An exact transcription of the lines below, from the first through the one containing "Figure 13. Measuring", is the only output wanted.

####################

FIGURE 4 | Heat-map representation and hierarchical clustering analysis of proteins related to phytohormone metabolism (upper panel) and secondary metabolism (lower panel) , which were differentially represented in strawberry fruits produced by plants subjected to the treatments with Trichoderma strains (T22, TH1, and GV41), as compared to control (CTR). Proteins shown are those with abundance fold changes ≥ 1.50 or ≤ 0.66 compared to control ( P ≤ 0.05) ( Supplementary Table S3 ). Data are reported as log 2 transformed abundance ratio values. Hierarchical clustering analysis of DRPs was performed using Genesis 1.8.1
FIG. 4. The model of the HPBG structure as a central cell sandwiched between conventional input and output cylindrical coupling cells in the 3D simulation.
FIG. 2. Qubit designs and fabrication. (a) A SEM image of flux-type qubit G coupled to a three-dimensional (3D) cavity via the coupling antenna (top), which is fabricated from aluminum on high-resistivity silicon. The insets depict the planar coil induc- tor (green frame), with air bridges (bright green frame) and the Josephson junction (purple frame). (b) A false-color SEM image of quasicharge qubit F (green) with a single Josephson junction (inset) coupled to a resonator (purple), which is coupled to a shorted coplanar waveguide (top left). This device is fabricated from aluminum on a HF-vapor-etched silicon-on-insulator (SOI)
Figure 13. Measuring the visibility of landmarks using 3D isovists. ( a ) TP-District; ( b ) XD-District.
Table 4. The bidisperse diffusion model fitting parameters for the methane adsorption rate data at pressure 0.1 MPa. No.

####################

» **Reply to the exercise**:
FIGURE 4 | Heat-map representation and hierarchical clustering analysis of proteins related to phytohormone metabolism (upper panel) and secondary metabolism (lower panel) , which were differentially represented in strawberry fruits produced by plants subjected to the treatments with Trichoderma strains (T22, TH1, and GV41), as compared to control (CTR). Proteins shown are those with abundance fold changes ≥ 1.50 or ≤ 0.66 compared to control ( P ≤ 0.05) ( Supplementary Table S3 ). Data are reported as log 2 transformed abundance ratio values. Hierarchical clustering analysis of DRPs was performed using Genesis 1.8.1
FIG. 4. The model of the HPBG structure as a central cell sandwiched between conventional input and output cylindrical coupling cells in the 3D simulation.
FIG. 2. Qubit designs and fabrication. (a) A SEM image of flux-type qubit G coupled to a three-dimensional (3D) cavity via the coupling antenna (top), which is fabricated from aluminum on high-resistivity silicon. The insets depict the planar coil induc- tor (green frame), with air bridges (bright green frame) and the Josephson junction (purple frame). (b) A false-color SEM image of quasicharge qubit F (green) with a single Josephson junction (inset) coupled to a resonator (purple), which is coupled to a shorted coplanar waveguide (top left). This device is fabricated from aluminum on a HF-vapor-etched silicon-on-insulator (SOI)
Figure 13. Measuring the visibility of landmarks using 3D isovists. ( a ) TP-District; ( b ) XD-District.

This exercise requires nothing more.